Extracted text:
= = = = =

# Planting stem plants



## Asteroid (Jul 26, 2018)

I usually push the stems down further than they need to go and then pull up slightly with the tweezers letting the substrate fall in around the stem. That usually holds them.


----------



## AVN (Oct 3, 2012)

Sometimes it takes two hands. Some stems are so stubborn that I bury them and have to hold them in place while I sprinkle extra substrate on top.

It'll be around 2 weeks before you see any substantial anchoring roots


----------



## Karley (Jun 16, 2020)

I use thread or rubber bands to attach stems to small rocks that I push into the substrate.


----------



## minorhero (Mar 28, 2019)

When its an option I do like to use 2 hands to bury stems, otherwise pulling the tweezers out they tend to get pulled with them. This is worse for gravel then in sand. I wouldn't want to leave metal plant ties in my tank all the time. I don't have any information that says its bad... I just wouldn't want to do it incase it is.


----------



## greenguppy (Dec 31, 2020)

Its been a little more than a week and no roots so I guess I will wait more. What size rocks do you suggest? Like oversize pieces of gravel or pebbles? Every time I replant I place as far as I can down. So I don't think that's the problem. The gravel is 2.5in high. 

Sent from my KFONWI using Tapatalk


----------



## STUDENT OF THE GAME (Jan 27, 2021)

= = = = =

(Records from a dataset)
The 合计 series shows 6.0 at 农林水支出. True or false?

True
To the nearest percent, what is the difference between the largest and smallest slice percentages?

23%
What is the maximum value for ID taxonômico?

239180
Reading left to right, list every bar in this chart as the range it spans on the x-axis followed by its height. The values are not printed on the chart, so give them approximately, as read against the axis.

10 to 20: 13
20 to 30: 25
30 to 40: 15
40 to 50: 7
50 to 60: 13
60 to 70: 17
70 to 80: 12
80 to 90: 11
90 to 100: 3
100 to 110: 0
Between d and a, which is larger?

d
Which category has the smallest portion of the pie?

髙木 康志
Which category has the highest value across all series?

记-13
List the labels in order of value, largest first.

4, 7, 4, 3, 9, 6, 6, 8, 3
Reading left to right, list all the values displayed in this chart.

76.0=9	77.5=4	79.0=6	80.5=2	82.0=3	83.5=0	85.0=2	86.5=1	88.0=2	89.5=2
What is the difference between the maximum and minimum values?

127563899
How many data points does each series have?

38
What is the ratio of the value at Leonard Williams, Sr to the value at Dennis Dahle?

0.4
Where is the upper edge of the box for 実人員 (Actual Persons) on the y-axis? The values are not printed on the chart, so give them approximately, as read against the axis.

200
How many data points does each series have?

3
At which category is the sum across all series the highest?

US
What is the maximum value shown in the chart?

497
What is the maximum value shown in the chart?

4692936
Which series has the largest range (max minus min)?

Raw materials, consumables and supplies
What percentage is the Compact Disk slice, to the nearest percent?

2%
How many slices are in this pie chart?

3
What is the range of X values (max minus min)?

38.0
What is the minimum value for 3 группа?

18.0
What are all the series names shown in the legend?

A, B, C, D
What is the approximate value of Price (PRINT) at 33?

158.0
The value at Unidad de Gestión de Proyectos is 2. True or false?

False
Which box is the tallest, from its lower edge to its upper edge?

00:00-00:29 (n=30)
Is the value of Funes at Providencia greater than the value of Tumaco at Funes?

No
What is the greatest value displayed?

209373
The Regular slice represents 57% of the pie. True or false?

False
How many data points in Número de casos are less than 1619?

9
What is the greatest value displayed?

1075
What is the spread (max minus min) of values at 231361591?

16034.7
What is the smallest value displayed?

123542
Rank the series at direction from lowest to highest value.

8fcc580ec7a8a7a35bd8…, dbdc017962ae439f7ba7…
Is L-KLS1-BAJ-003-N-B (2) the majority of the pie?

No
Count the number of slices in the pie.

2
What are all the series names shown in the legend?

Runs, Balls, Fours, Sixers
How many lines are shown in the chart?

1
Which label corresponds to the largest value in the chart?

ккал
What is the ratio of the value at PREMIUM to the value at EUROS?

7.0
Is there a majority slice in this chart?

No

= = = = =

Check your understanding:
a) In the forum thread on planting stem plants, what does Karley use to attach stems to small rocks?
b) Retype the passage of the forum thread on planting stem plants starting at "Sometimes it takes" and ending at "into the substrate.".

Answers provided:
a) Thread or rubber bands.

b)
Sometimes it takes two hands. Some stems are so stubborn that I bury them and have to hold them in place while I sprinkle extra substrate on top.

It'll be around 2 weeks before you see any substantial anchoring roots


----------



## Karley (Jun 16, 2020)

I use thread or rubber bands to attach stems to small rocks that I push into the substrate.